━━━━━ Data under study ━━━━━

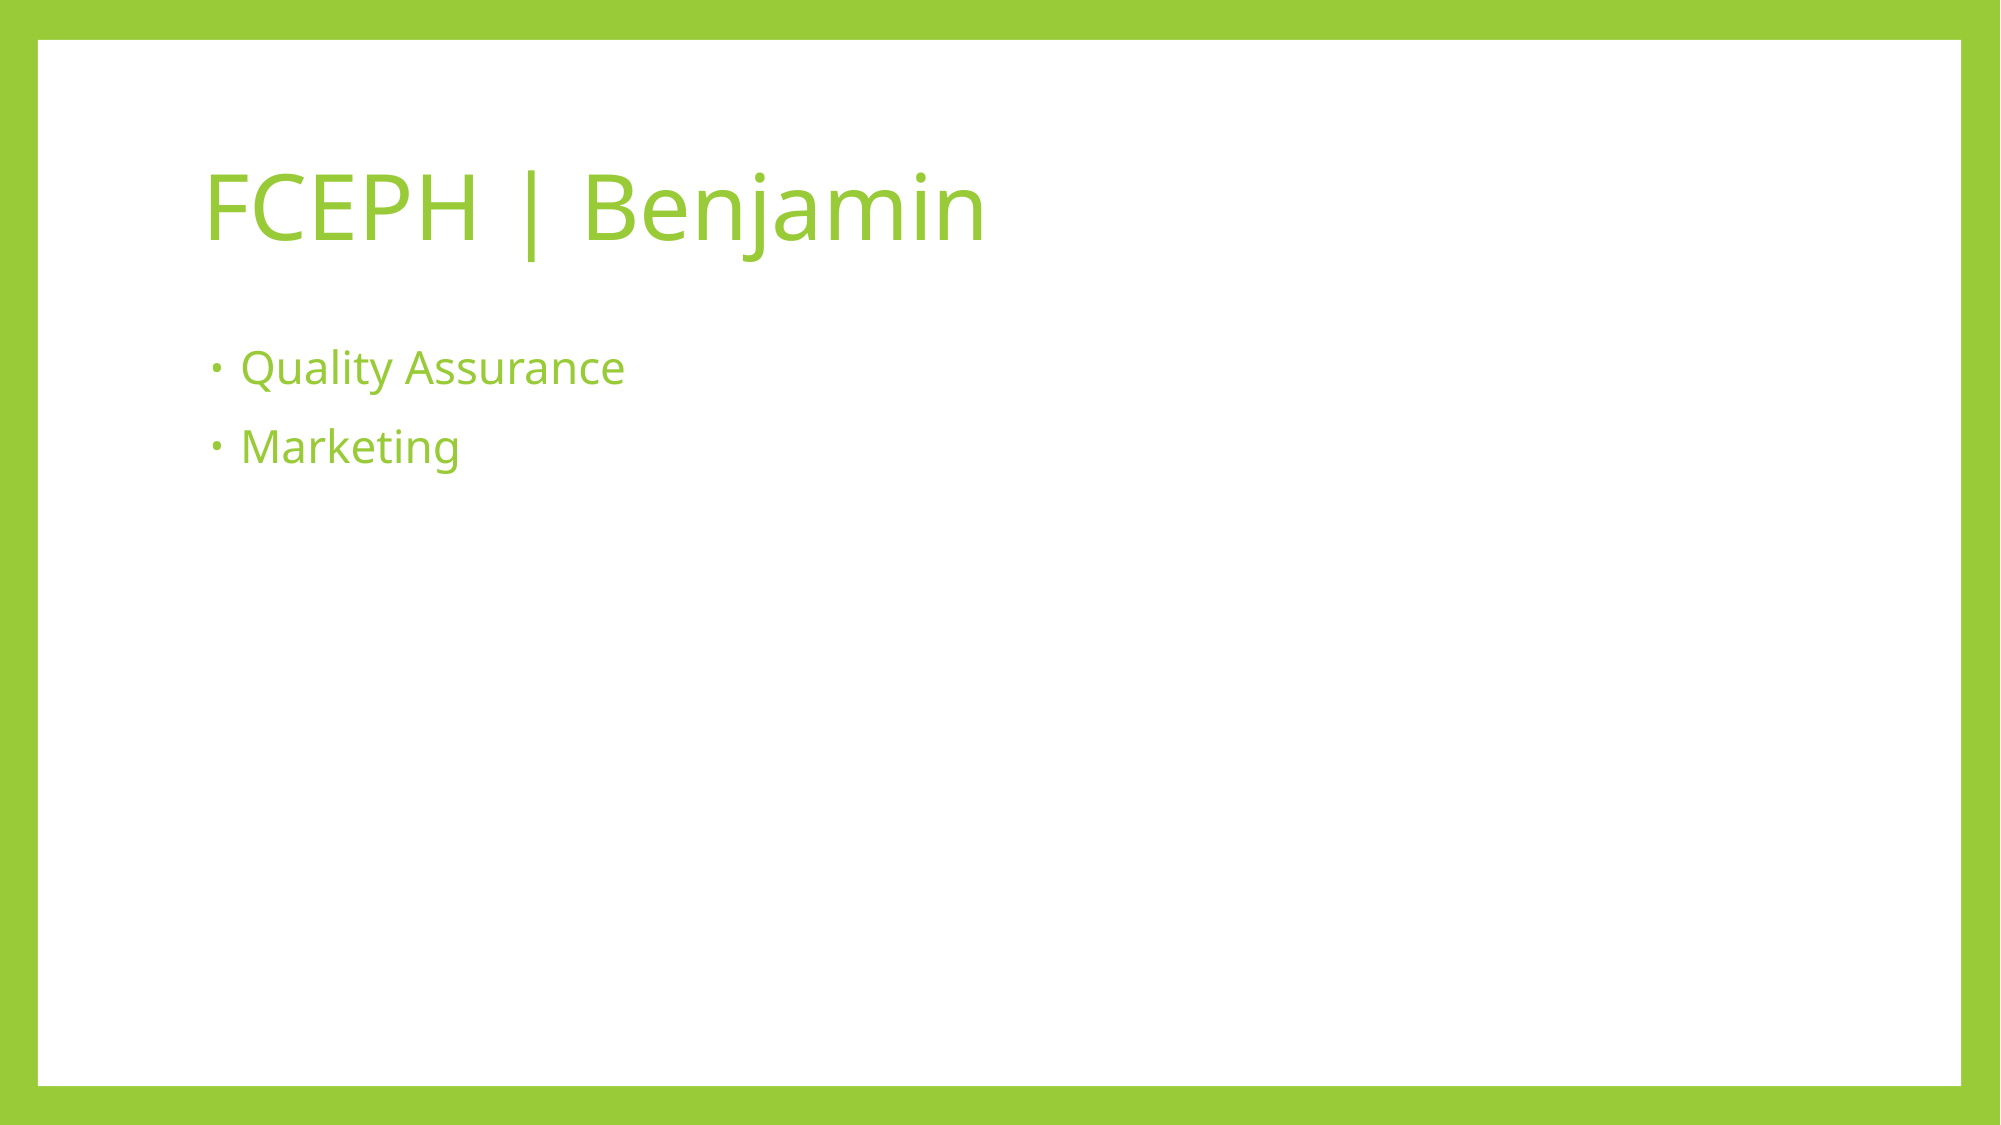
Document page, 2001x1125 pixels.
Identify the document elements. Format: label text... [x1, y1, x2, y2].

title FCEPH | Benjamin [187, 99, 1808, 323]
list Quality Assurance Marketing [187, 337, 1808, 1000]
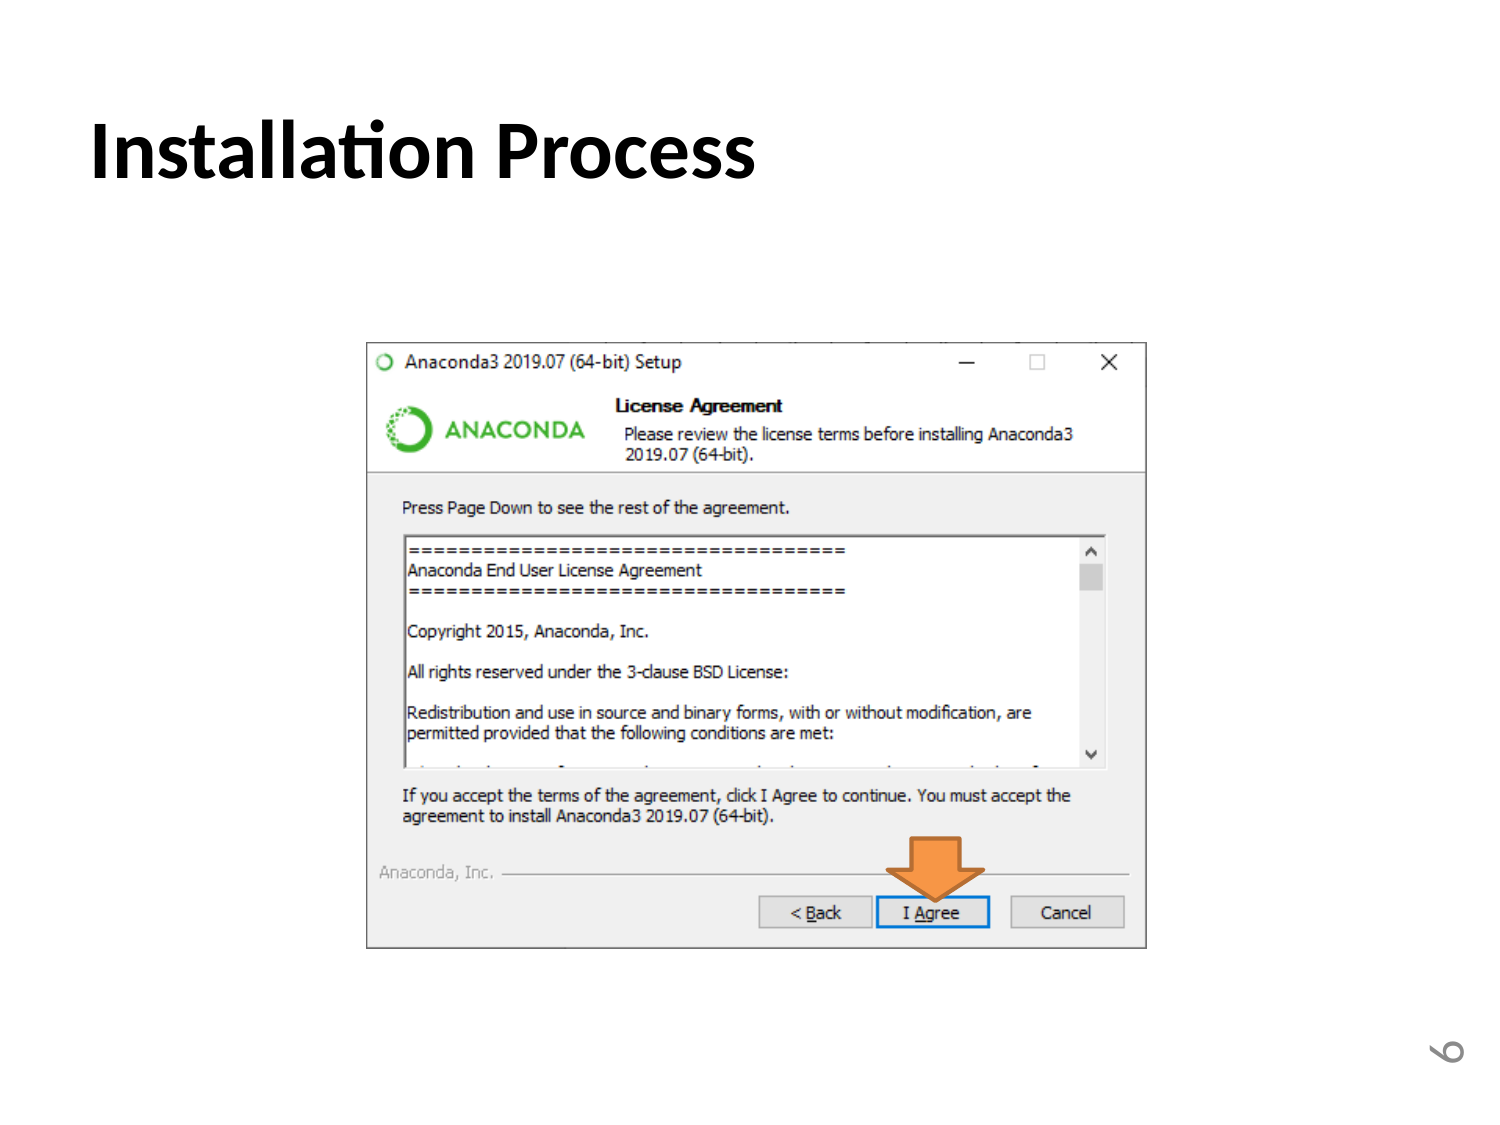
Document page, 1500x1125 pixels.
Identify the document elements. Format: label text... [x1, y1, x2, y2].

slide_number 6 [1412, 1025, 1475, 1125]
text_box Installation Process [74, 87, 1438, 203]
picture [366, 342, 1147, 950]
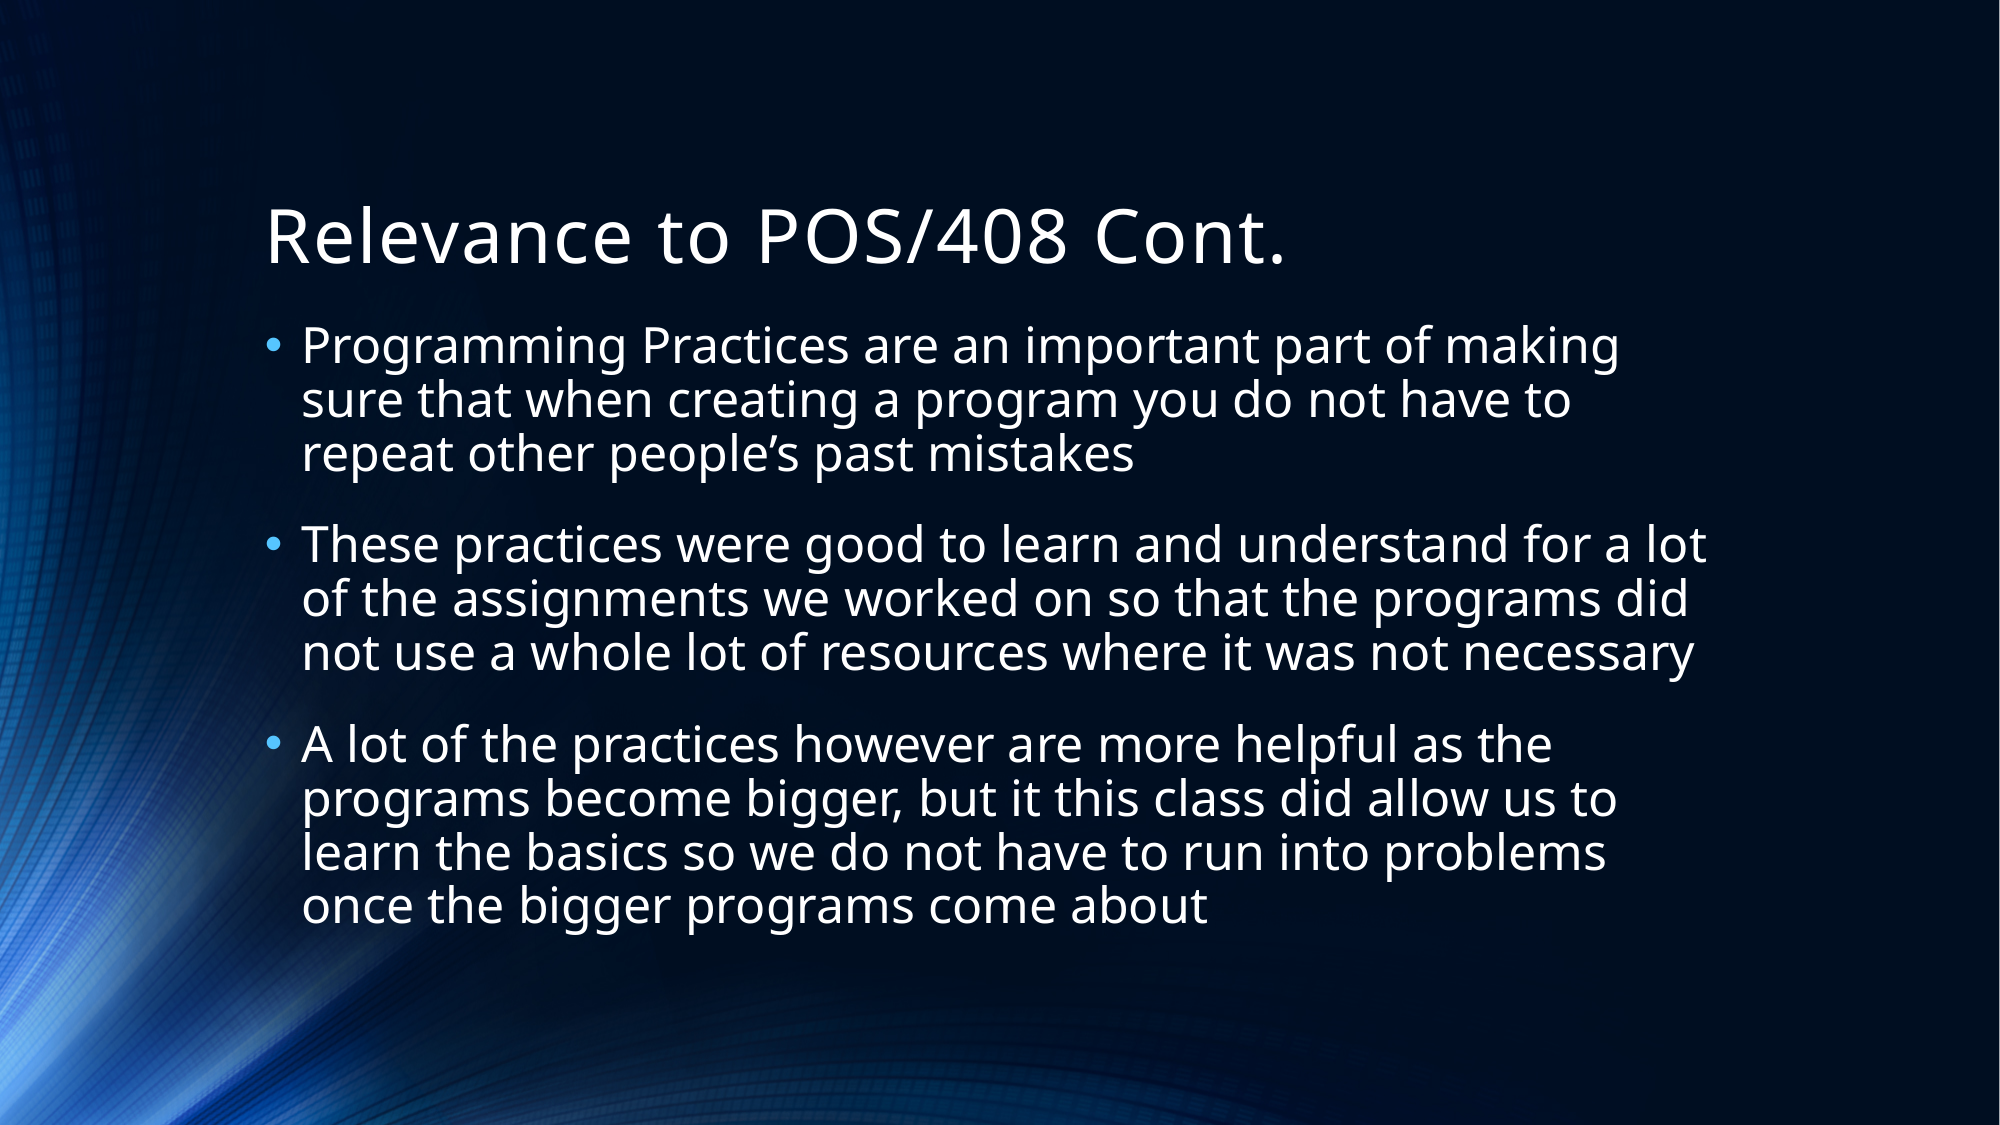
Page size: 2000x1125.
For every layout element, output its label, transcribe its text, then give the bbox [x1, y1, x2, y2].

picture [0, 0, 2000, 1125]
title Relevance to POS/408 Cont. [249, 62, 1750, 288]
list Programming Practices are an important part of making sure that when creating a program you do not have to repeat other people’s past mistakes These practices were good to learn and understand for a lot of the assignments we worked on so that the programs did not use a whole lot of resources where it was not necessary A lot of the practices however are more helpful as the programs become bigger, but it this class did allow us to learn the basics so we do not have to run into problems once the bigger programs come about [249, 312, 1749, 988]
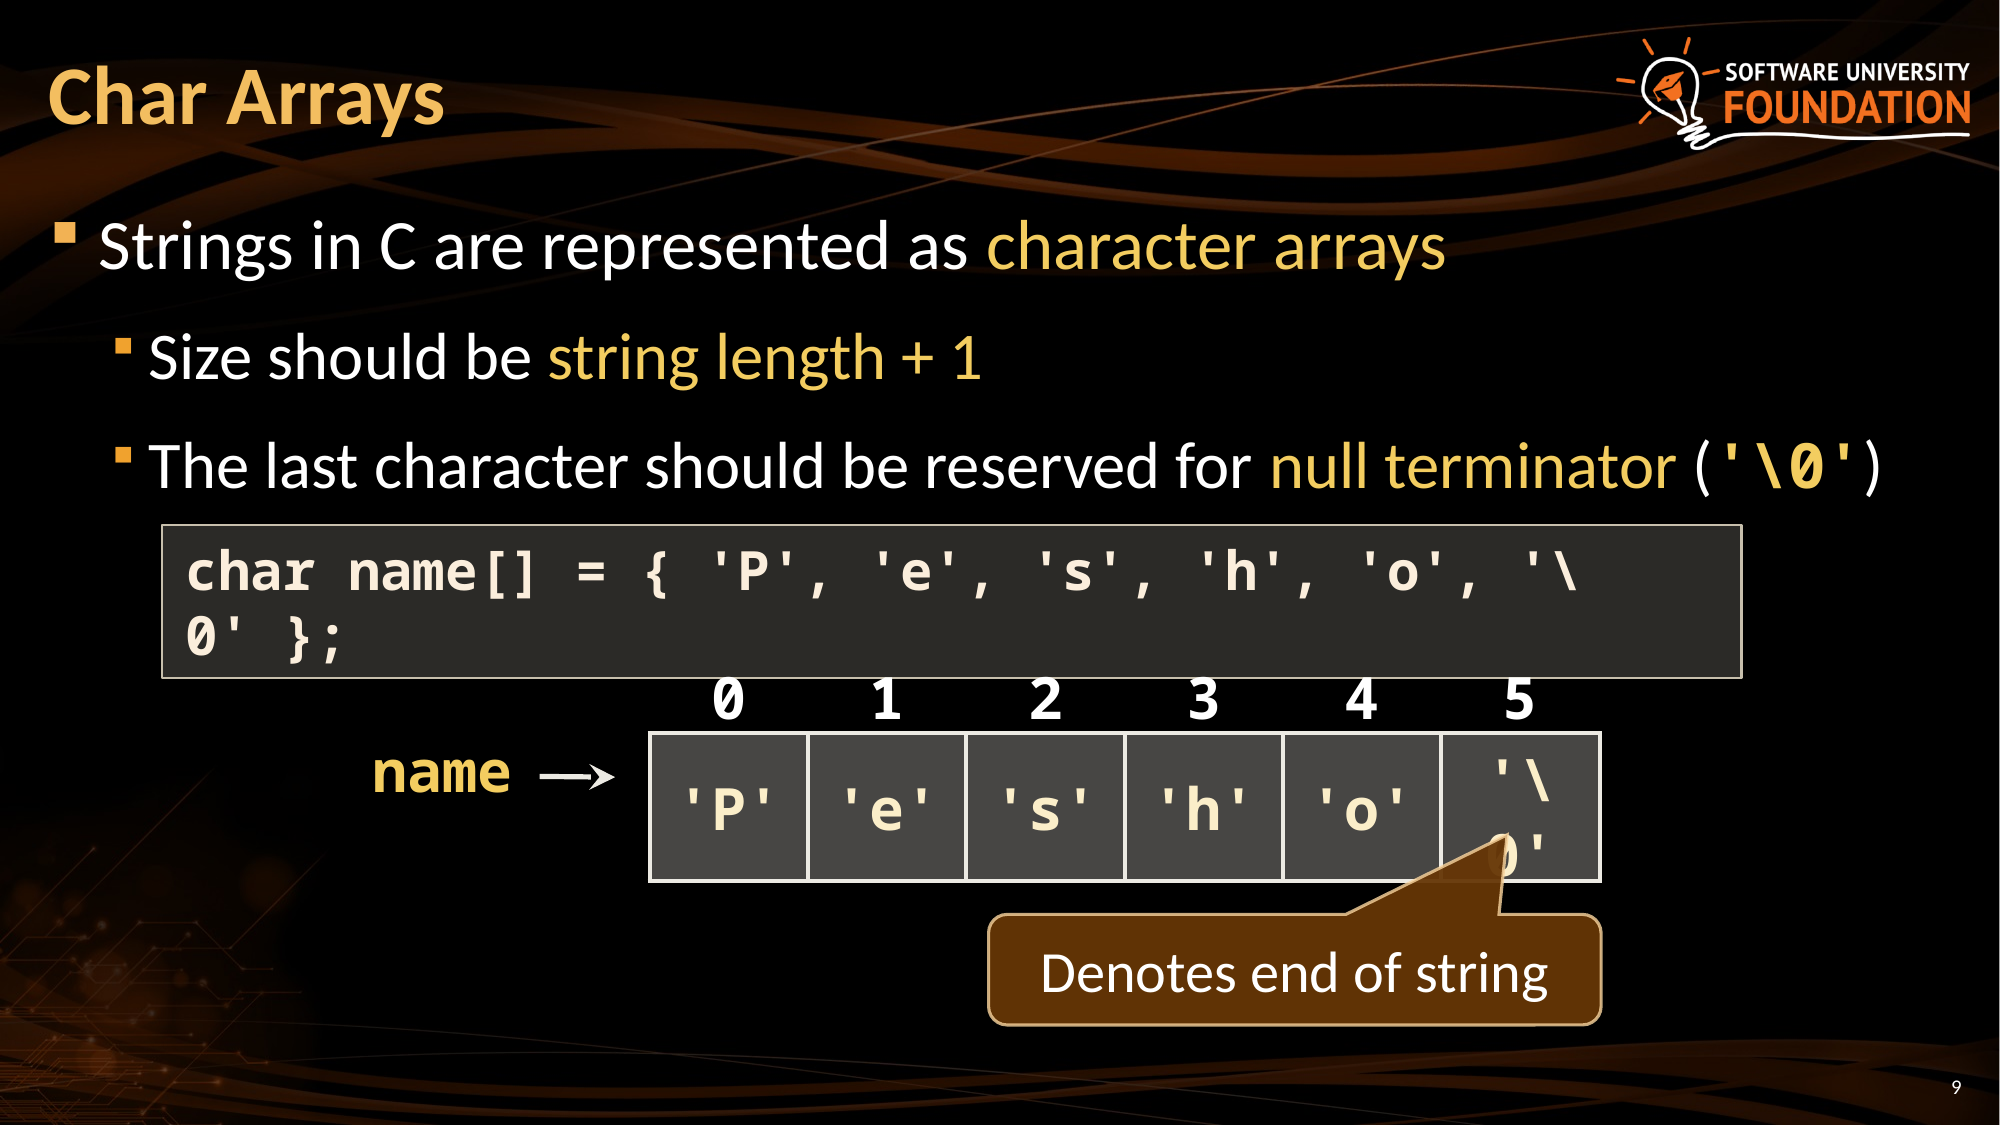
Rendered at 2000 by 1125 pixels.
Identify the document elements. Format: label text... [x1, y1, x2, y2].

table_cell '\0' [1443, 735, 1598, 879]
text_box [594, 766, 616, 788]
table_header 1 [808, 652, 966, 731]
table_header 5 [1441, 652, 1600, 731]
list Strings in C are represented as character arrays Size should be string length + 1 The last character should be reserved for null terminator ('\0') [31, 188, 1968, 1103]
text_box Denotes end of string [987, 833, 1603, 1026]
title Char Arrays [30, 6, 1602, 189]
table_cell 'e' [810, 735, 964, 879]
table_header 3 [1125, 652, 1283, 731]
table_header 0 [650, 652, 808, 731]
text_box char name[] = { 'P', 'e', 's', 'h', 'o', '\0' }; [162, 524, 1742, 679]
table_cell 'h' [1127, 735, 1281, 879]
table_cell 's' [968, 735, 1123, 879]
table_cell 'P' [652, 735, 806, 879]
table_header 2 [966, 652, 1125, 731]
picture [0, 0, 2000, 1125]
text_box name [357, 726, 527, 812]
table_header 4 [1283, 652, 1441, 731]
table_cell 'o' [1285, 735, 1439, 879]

━━━━━

Your task is to repeat exactly the lines from the beginning of the data to the line that contains "Rendered at 2000 by 1125 pixels.", both ends included, leaving out pictures.

Document page, 2001x1125 pixels.
Identify the document elements. Format: label text... [x1, y1, x2, y2].

title FCEPH | Benjamin [187, 99, 1808, 323]
list Quality Assurance Marketing [187, 337, 1808, 1000]
Document page, 1500x1125 pixels.
Identify the document elements. Format: label text... [x1, y1, x2, y2].

slide_number 6 [1412, 1025, 1475, 1125]
text_box Installation Process [74, 87, 1438, 203]
picture [366, 342, 1147, 950]
Page size: 2000x1125.
For every layout element, output its label, transcribe its text, then give the bbox [x1, y1, x2, y2].

picture [0, 0, 2000, 1125]
title Relevance to POS/408 Cont. [249, 62, 1750, 288]
list Programming Practices are an important part of making sure that when creating a program you do not have to repeat other people’s past mistakes These practices were good to learn and understand for a lot of the assignments we worked on so that the programs did not use a whole lot of resources where it was not necessary A lot of the practices however are more helpful as the programs become bigger, but it this class did allow us to learn the basics so we do not have to run into problems once the bigger programs come about [249, 312, 1749, 988]
Rendered at 2000 by 1125 pixels.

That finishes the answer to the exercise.